------ Information ------
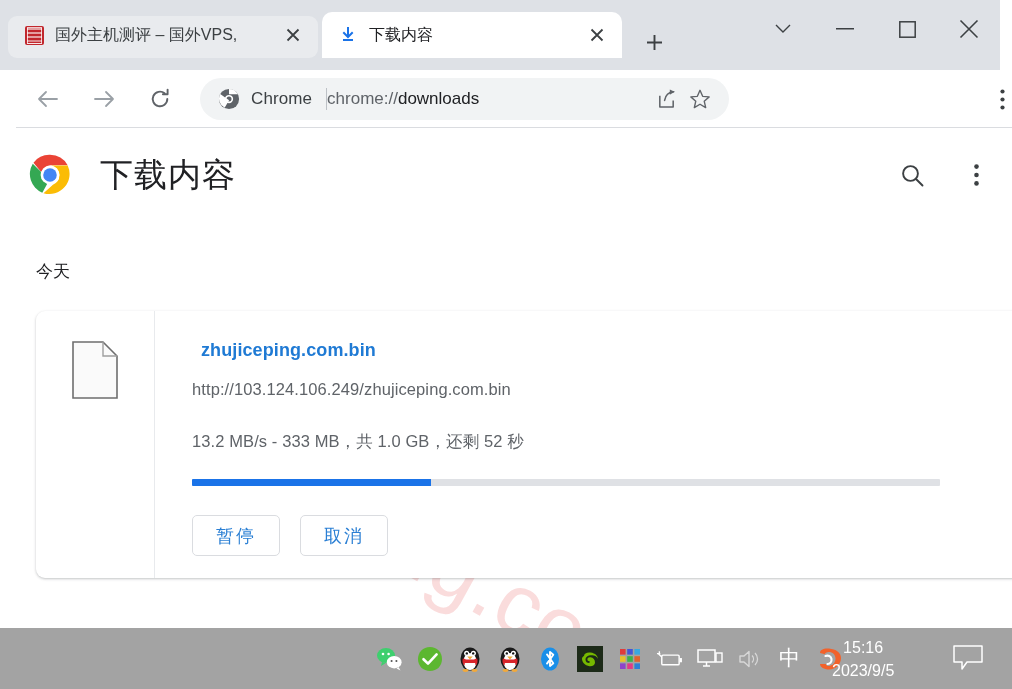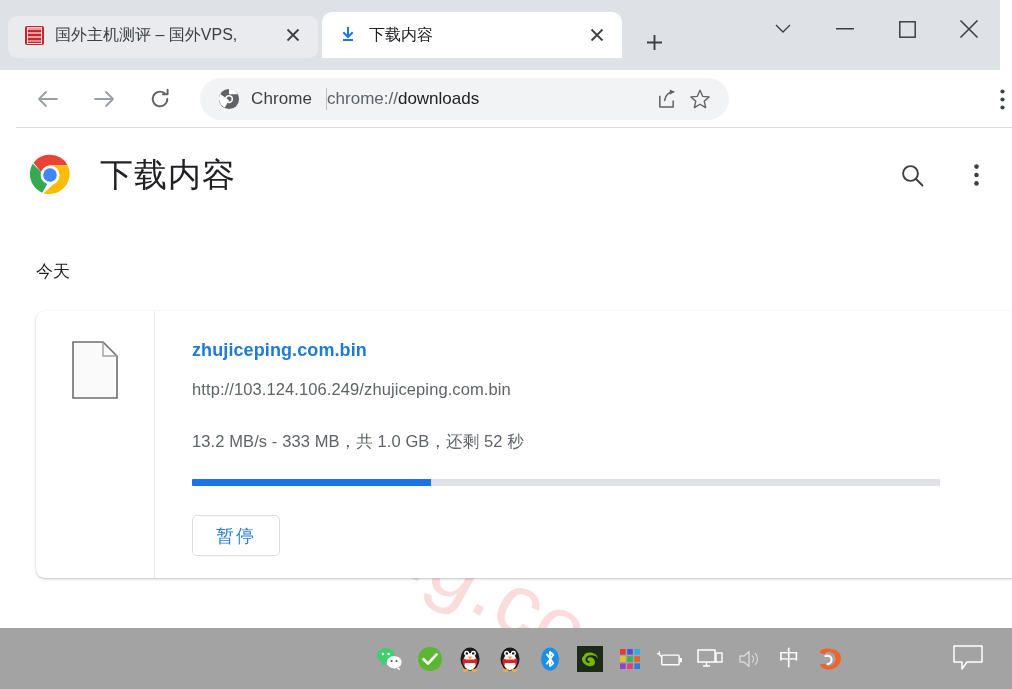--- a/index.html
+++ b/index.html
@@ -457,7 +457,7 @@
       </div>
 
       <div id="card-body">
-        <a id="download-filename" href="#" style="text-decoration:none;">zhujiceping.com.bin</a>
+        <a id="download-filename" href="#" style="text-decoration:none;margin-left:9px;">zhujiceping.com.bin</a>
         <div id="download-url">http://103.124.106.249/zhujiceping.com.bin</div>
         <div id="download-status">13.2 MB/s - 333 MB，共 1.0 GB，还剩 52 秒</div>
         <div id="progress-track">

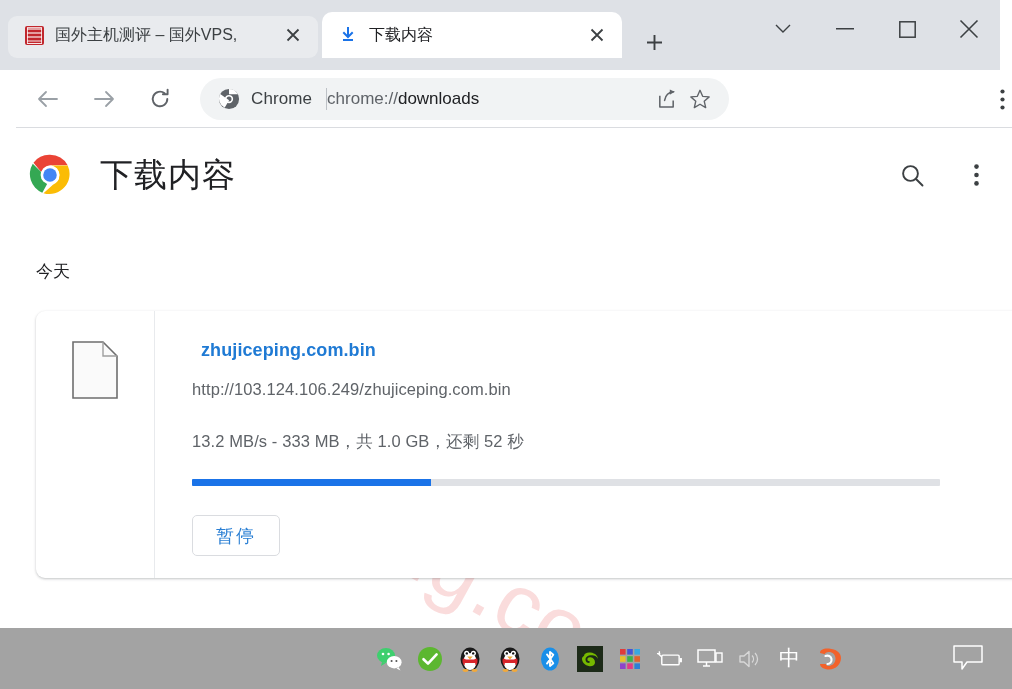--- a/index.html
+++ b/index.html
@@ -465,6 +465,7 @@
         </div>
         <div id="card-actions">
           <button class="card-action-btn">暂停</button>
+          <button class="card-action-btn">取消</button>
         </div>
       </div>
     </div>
------
------ Information ------
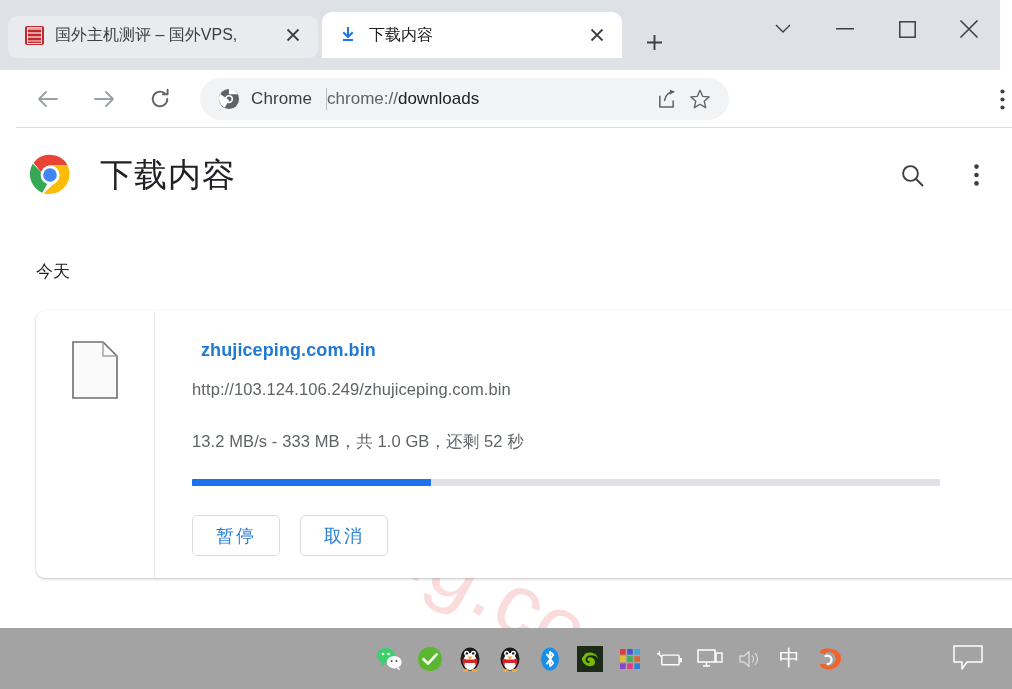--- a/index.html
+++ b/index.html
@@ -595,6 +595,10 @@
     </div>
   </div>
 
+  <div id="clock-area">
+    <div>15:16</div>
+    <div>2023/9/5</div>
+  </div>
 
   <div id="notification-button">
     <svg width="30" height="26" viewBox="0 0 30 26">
------
Instructions to follow: Look through the records for the string "filename". Copy every line that has it.

Completed exercise:
-        <a id="download-filename" href="#" style="text-decoration:none;">zhujiceping.com.bin</a>
+        <a id="download-filename" href="#" style="text-decoration:none;margin-left:9px;">zhujiceping.com.bin</a>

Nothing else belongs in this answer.